(DATA IN THIS EXERCISE Opens)

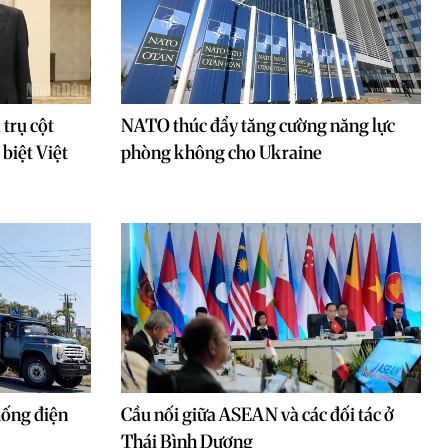
 trụ cột
NATO thúc đẩy tăng cường năng lực
biệt Việt
phòng không cho Ukraine
hống điện
Cầu nối giữa ASEAN và các đối tác ở
Thái Bình Dương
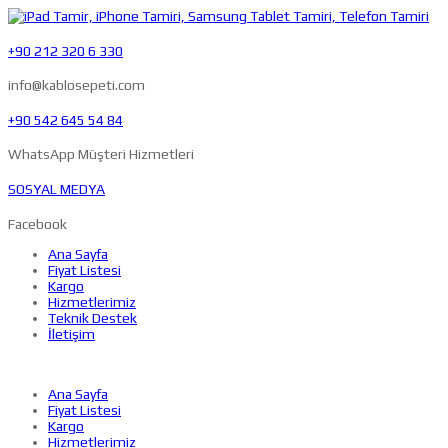
+90 212 320 6 330
info@kablosepeti.com
+90 542 645 54 84
WhatsApp Müşteri Hizmetleri
SOSYAL MEDYA
Facebook
Ana Sayfa
Fiyat Listesi
Kargo
Hizmetlerimiz
Teknik Destek
İletişim
Ana Sayfa
Fiyat Listesi
Kargo
Hizmetlerimiz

(DATA IN THIS EXERCISE Closes)

**WHAT YOU HAVE TO DO:**
Please repeat the listing above word for word, with the pictures removed.

**SOLUTION TO THIS EXERCISE:**
 trụ cột
NATO thúc đẩy tăng cường năng lực
biệt Việt
phòng không cho Ukraine
hống điện
Cầu nối giữa ASEAN và các đối tác ở
Thái Bình Dương
+90 212 320 6 330
info@kablosepeti.com
+90 542 645 54 84
WhatsApp Müşteri Hizmetleri
SOSYAL MEDYA
Facebook
Ana Sayfa
Fiyat Listesi
Kargo
Hizmetlerimiz
Teknik Destek
İletişim
Ana Sayfa
Fiyat Listesi
Kargo
Hizmetlerimiz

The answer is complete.